Screenshot: Sarah Emerson
So a newish AI called AttnGAN makes me a very happy human. It’s a machine learning algorithm that was trained to produce images based on text input. The algorithm, a Generative Adversarial Network (GAN), was published in January by researchers at Microsoft’s Deep Learning Technology Center. Their work was also detailed in a paper posted to arXiv.org.
AttnGAN is supposed to visualize text-based captions, but it’s not very good at it—at times, horrifyingly so. To be fair, when researches trained the AI on a specific dataset, like images of birds, it was able to produce convincing renderings of birds. But when trained on a larger dataset of more diverse images, AttnGAN became artistically overwhelmed.

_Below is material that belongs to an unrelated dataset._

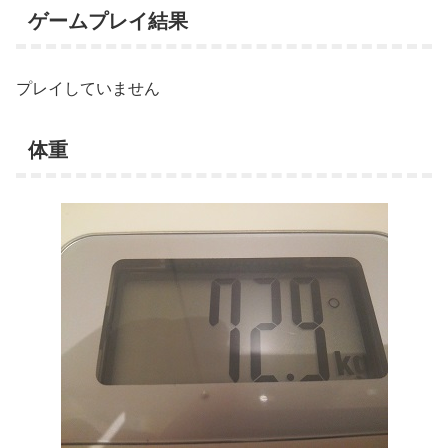
ゲームプレイ結果
プレイしていません
体重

According to the company’s blog post:
Microsoft’s drawing bot was trained on datasets that contain paired images and captions, which allow the models to learn how to match words to the visual representation of those words. The GAN, for example, learns to generate an image of a bird when a caption says bird and, likewise, learns what a picture of a bird should look like.
The AI does okay with simple captions like “a cat.” But “the quality stagnates with more complex text descriptions such as a bird with a green crown, yellow wings and a red belly,” the researchers noted.

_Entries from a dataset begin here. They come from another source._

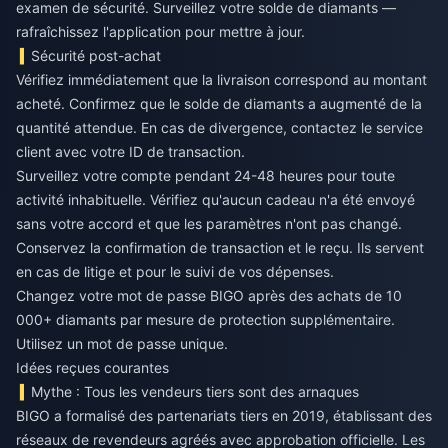
examen de sécurité. Surveillez votre solde de diamants —
rafraîchissez l'application pour mettre à jour.
Sécurité post-achat
Vérifiez immédiatement que la livraison correspond au montant
acheté. Confirmez que le solde de diamants a augmenté de la
quantité attendue. En cas de divergence, contactez le service
client avec votre ID de transaction.
Surveillez votre compte pendant 24-48 heures pour toute
activité inhabituelle. Vérifiez qu'aucun cadeau n'a été envoyé
sans votre accord et que les paramètres n'ont pas changé.
Conservez la confirmation de transaction et le reçu. Ils servent
en cas de litige et pour le suivi de vos dépenses.
Changez votre mot de passe BIGO après des achats de 10
000+ diamants par mesure de protection supplémentaire.
Utilisez un mot de passe unique.
Idées reçues courantes
Mythe : Tous les vendeurs tiers sont des arnaques
BIGO a formalisé des partenariats tiers en 2019, établissant des
réseaux de revendeurs agréés avec approbation officielle. Les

You can play around with AttnGAN thanks to a demo created by Cristóbal Valenzuela, a technologist and research resident at New York University. It’s part of a larger project, Runway, that enables AI to be used creatively. Valenzuela is also working on Marrow—an interactive web documentary that explores how AI might resemble our minds.
“The reason I'm building this is because I believe AI has a creative potential we aren't really exploring,” Valenzuela told me over Twitter DM.
The demo is pretty slammed right now, since everyone's creating their own compositions. If you want to see some truly Cubist works of artificial intelligence, I recommend this blog post from research scientist in optics, Janelle Shane.
“Besides some images being weird (if you type anything that has to do with humans),” Valenzuela said, “some people have been typing poetry, lyrics, books, quotes and getting more inspiring/poetic results.”
In addition to being a fun distraction, Valenzuela believes that AI can also be a practical tool. For example, Valenzuela added, this experimental project in creating synthetic characters for TV, movies, and animation.
As for why humans enjoy faffing around with AttnGAN and other AI, “[it] has a generative capacity that we as humans just enjoy watching,” Valenzuela told me.
“I guess this has to do with the fascination of having something not made of flesh that is able to understand the world and create meaningful content (at least for us).”